Below is the text of his full interview with MergerMarket.com.
MergerMarket.com: What is build management?
Mr. Dempsey:
Build management products help programmers to automate the process of compiling code and
generating the executable program for a specific version of software.
Some products "help" with this process, while other products can generate the actual executable program for a given release.
Who do you consider some of the leaders in build management?
To know the leaders, you first need to know who the players are.
On our web site http://SoftwareEngineering.info, we identify 12 commercial products and 26 public domain or free tools for build management.
In our view, the commercial leaders today are Urbancode's Anthill Pro, BuildForge's FullControl, Electric Cloud,
Atozed Computer Software's FinalBuilder, Telelogic's Synergy/CM ObjectMake, Codefast's Perfect Build, and
Kinook Software's Visual Build Professional products.
As for public domain/free tools, the leaders are the standard Unix "make" utility, GNU Make, The Apache Ant Project, and
SourceForge BusyB Project.
Why do you think the larger developer tools companies have not made build management a major focus?
I think most vendors focused on one area initially to get established in the marketplace, e.g.,
creating a configuration management tool or bug tracking tool.
But now that their product is in wide spread use, it's hard for them to make major changes to their existing
products to accommodate a new area such as build management.
What do you think of BuildForge?
BuildForge is taking build management to the next level.
For companies who need to support products on multiple platforms or need more than what "make" or make-like utilities can offer,
BuildForge's FullControl may very well be their answer.
For applications which are sold on numerous platforms, tools like BuildForge are essential.
Do you think BuildForge has a strong enough product that could be attractive to companies like Borland, IBM?
I do.
BuildForge has done a nice job in creating a build management product.
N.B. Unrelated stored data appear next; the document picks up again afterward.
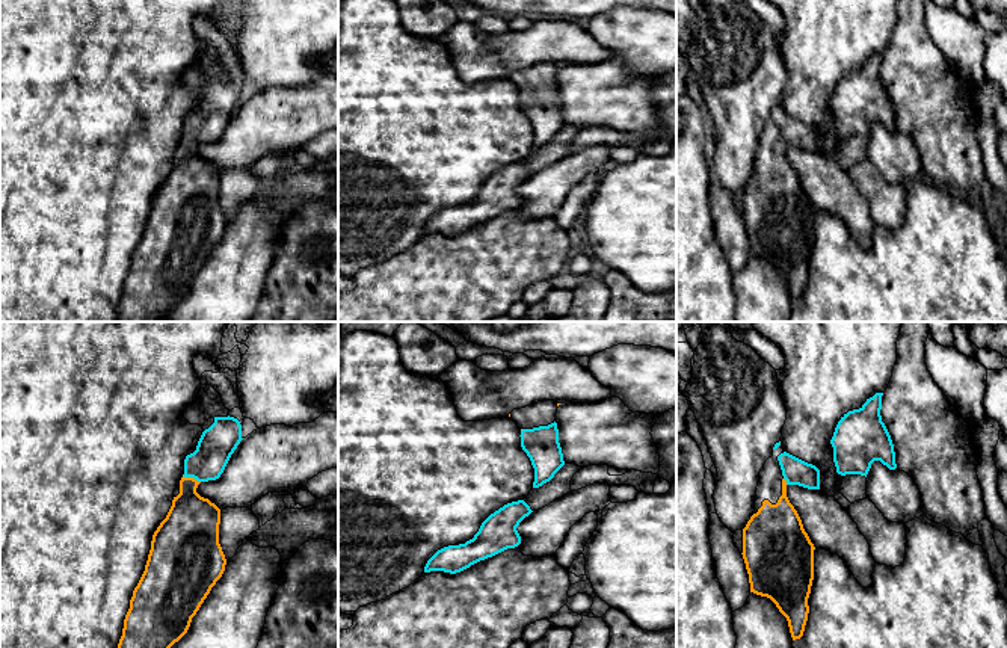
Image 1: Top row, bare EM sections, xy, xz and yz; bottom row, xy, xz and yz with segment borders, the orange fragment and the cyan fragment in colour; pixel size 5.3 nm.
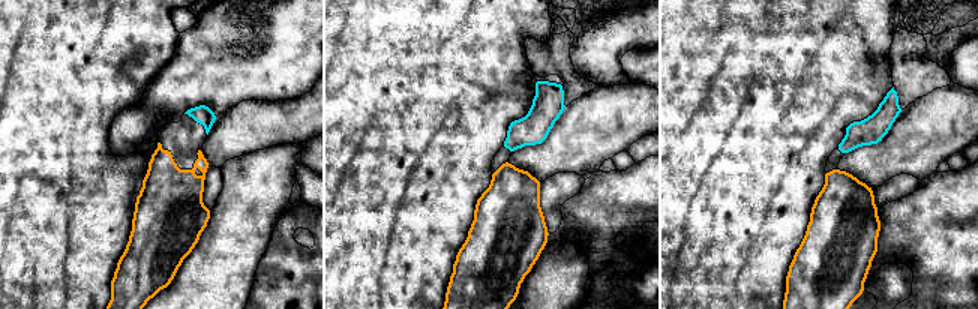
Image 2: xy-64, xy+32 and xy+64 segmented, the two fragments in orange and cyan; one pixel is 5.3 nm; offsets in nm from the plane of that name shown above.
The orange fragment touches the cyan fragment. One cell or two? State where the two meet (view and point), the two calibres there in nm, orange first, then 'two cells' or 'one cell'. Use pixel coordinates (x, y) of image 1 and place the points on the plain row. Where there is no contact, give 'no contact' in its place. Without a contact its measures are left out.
xy (192, 139) | 280/190 nm | one cell

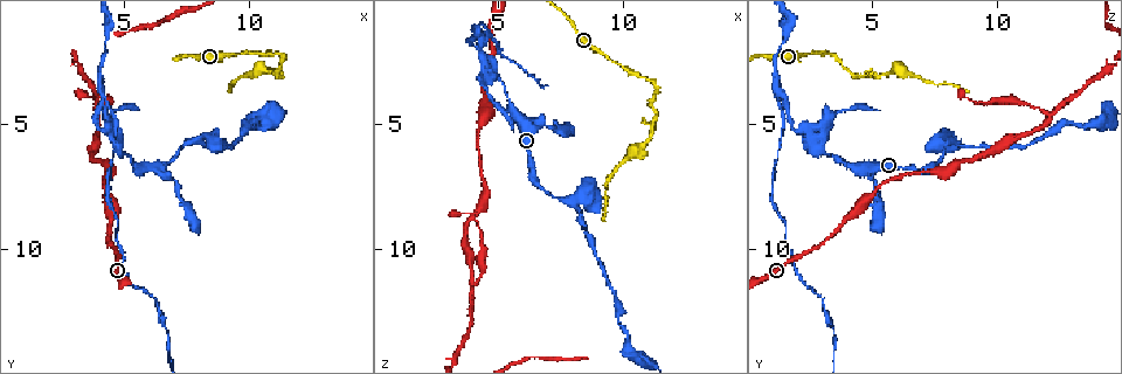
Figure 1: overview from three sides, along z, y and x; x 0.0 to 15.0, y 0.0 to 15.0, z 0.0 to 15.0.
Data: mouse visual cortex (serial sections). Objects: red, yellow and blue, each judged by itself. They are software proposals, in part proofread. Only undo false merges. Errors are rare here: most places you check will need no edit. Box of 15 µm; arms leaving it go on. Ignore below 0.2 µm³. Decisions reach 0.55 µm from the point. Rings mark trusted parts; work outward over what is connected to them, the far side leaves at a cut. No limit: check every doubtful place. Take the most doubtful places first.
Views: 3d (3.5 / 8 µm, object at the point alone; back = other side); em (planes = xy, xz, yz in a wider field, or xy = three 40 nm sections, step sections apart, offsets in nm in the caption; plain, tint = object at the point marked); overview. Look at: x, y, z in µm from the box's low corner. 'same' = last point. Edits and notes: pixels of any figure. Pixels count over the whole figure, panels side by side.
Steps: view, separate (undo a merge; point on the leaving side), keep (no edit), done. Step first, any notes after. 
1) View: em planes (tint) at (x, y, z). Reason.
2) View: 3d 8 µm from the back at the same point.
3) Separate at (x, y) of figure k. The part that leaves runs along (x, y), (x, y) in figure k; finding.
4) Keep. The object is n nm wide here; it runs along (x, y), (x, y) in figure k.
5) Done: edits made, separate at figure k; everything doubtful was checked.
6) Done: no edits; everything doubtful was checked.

View: 3d 3.5 µm at (3.9, 4.6, 12.0).

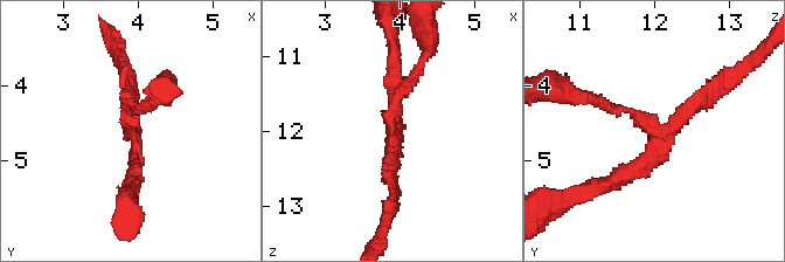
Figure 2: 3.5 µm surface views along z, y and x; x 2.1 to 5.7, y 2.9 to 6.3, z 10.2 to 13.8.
View: em xy step 2 (tint) at (4.00, 4.70, 12.10). Need the tissue.

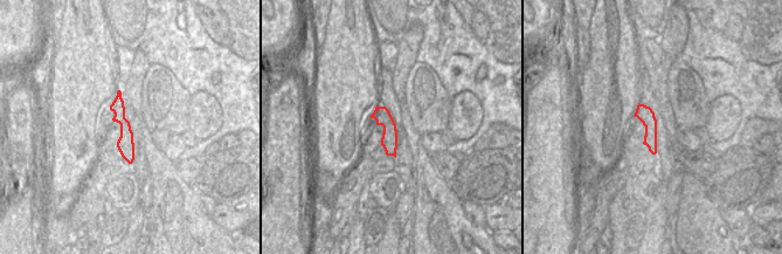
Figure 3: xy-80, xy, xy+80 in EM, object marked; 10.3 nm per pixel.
Keep. It runs along (118, 98), (130, 159) in figure 3; continuous, no second cell.

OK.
View: 3d 3.5 µm at (11.3, 2.4, 3.4).

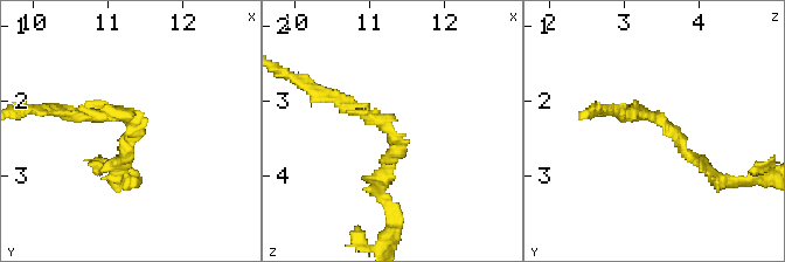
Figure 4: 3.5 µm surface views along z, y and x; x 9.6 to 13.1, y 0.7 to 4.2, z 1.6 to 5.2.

Good products should attract a lot of attention from everyone, including Borland and IBM.
Are there news groups for build management?
SoftwareEngineering.info supports a number of news groups and does have one specifically for build management.
Anyone can participate in our newsgroups.
What does the future hold for build management?
Seamless integration with other areas.
Today if a company can integrate configuration management, problem tracking, and build management together,
they are considered advanced.
But the future will be to integrate these areas with additional areas such as project management,
data repositories, unit and regression testing, software reuse, HTML report generation,
metrics, and reverse engineering all presented to the user in a unified and seamless graphical interface.